Task statement -
Retype the part of the text below about the writer's mom that opens with the words containing "So my mom stood" and closes with "them. Thanks Mom.", character for character.

Text passage -
%%

Thursday, January 17, 2008

My Mom

Ok. So its about 3 days until I am no longer living in the decade of 20 something. So I begin to ponder on my life so far. I think how in the world did I become a mother of FIVE? I find myself daily catching myself in mid sentence only to be reminded of those same words spoken to me as a child and teenager. I am becoming my mom. I have read things like this. I never knew it could happen to me. But not only do I sound like my mom, but my kids...they sound like ME when I was a child. AHHH! It has come back to bite me. See I never really understood my mother until I became one myself. I never understood why she made me do things. So today As I tell my daughter to stop watching too much TV or tell my son to work harder. I realize why. My mom had a great impact in who I am today. She taught me that hard work does pay off. To never give up even when you feel like quitting. She taught me the principles of commitment. She taught me to take care of myself and be proud of my accomplishments. All of this has helped me. Even though I would never have admitted it prior children. I wish my kids could understand that I am trying my best(with God's help) to prepare them for life the best way I know how.

Proverbs says "Train a child in the way he should go, and when he is old he will not turn from it."

So my mom stood her ground-even when I wasn't too happy with her. So today I will stand my ground. For my children's sake and for their future. In the end I pray they will not depart from the ways I have taught them. Thanks Mom.

%%

Recorded data -
%%

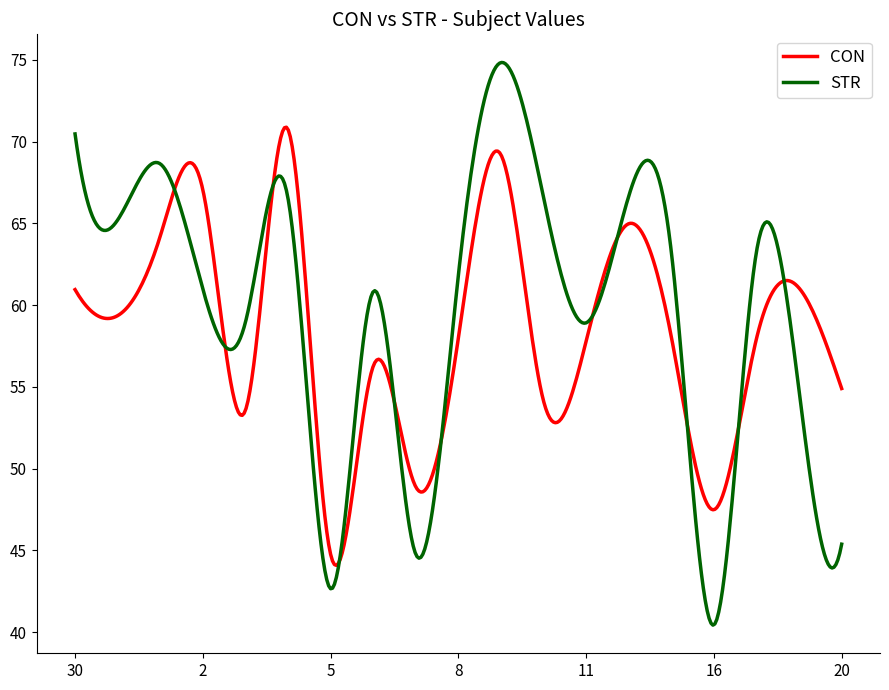

Which series has the widest spread of values?

STR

%%

Finished exercise -
So my mom stood her ground-even when I wasn't too happy with her. So today I will stand my ground. For my children's sake and for their future. In the end I pray they will not depart from the ways I have taught them. Thanks Mom.